One final thing I might add is that you seem to be committing the descriptive/prescriptive fallacy. I may be wrong but your comment as a whole seems to argue that "online competition is, in fact, real life competition" in some sort of quasi social darwinist stance. While I am, for reasons I shall not elaborate here, not unsympathetic to social darwinism (sans the hard genetic determinism that early social darwinism assumed {social darwinism died out somewhat unsurprisingly after WWII due to its role in Nazism, and thus never had the chance to adapt to findings in neuroscience), it is a mistake to think that simply because natural selection occurs that it should be our guiding ethical principle. Even if all these behaviors ARE due to natural selection, (as I believe I have sufficiently proved that they, in fact, do not) it by no means follows that we should therefore endorse them. I would amend you stance by stating that it is by SOCIAL SELECTION that these behaviors occur. After all, the idea of natural selection really stems from the laws of thermodynamics, i.e. in any open system (closed systems burn off energy until they reach equilibrium, our source of perpetual energy is the sun) where there are limited resources, different self replicating forms will appear, the forms that use the same resources will compete, and the fittest form will be selected. This applies not only to nutrients in the environment but to the minds of individuals within society. Competing beliefs or value systems either drive each other to extinction or specialize by dividing individuals in a society into separate subgroups (equivalent to competing species developing different niches). And they are selected for based upon several different factors that may sometimes compete; i.e. psychological gratification (like belief in an afterlife or heavenly reward), or due to technological benefits (like the physicalism/naturalism that the scientific method assumes in its inquiry that holds that everything must have a cause that is in principle observable, which in turn emboldens curiosity).

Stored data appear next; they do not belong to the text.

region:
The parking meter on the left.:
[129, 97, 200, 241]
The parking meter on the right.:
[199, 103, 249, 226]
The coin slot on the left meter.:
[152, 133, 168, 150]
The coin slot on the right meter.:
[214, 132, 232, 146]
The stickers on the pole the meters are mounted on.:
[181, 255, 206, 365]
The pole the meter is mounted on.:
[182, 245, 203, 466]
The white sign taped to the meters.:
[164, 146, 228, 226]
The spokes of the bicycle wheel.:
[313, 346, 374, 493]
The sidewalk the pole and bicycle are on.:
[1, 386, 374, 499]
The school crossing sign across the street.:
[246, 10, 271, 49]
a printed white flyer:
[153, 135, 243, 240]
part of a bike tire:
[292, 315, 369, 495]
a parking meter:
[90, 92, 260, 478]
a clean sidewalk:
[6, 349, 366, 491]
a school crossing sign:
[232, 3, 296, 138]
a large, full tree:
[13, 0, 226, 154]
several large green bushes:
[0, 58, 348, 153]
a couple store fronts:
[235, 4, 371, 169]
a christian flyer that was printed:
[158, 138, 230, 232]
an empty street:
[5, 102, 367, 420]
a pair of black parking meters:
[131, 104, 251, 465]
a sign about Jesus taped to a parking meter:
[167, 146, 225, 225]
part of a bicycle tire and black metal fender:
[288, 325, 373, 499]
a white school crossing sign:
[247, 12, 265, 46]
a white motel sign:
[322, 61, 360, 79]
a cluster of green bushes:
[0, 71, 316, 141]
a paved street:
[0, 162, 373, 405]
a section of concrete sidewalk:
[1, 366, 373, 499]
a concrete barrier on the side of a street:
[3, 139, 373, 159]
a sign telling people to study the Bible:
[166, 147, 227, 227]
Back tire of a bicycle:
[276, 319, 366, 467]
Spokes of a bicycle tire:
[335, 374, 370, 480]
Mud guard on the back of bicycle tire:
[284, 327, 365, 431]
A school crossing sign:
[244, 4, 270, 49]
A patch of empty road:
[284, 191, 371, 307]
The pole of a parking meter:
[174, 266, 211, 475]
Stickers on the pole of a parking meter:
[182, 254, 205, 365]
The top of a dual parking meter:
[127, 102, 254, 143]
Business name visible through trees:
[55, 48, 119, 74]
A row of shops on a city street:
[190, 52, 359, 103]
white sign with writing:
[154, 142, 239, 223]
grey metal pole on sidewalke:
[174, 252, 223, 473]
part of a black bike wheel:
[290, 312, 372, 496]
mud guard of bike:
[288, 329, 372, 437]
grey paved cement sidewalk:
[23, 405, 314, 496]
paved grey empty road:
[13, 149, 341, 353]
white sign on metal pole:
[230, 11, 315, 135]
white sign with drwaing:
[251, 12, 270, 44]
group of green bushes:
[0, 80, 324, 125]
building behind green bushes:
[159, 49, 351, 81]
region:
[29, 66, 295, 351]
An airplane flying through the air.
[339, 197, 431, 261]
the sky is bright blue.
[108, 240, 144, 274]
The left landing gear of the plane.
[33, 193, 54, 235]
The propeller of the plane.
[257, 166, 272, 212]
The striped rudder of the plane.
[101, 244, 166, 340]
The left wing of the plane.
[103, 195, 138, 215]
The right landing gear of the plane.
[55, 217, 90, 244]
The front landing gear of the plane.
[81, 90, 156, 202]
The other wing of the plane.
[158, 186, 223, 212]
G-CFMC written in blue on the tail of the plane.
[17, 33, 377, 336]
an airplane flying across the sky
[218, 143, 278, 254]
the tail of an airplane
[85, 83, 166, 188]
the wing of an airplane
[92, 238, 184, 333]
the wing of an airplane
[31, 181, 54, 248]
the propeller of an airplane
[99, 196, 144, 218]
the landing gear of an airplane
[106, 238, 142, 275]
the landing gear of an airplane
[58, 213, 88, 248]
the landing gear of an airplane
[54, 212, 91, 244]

The question we must ask, then, is what selective processes cause dickery, and whether these processes have a benefit, or are necessary for the functioning of society. And even if they don't we may still abstain from trying to eliminate them as it may simply be a violation of free will. See; "Clockwork Orange".
But I will agree with you on one point. Dismissing dickish behavior on the basis that it is always an act of overcompensating by pathetic individuals seems to imply that the "truly strong" people are the passive polite ones. This is, itself, a laughably pathetic and mistaken view. A great man once said that Honor is having the power to abuse those weaker than you but instead showing restraint. This is because you do not GAIN power by using it on those weaker than you, the only benefit is to FEEL powerful, which is something that is done by someone who IS overcompensating. However, this also implies that the powerless are incapable of honor, which they are. Powerlessness is NOT something to be idealized. Cursed are the meek. And, as I already quoted in my comment above, "I often laugh at those who think themselves good because their claws are blunt." Those who were indoctrinated to be politically correct are no better people than Germans who were indoctrinated to be Anti-Semites by the Nazis. Indoctrination is indoctrination. Ethical judgment depends upon agency, and agency depends upon choice.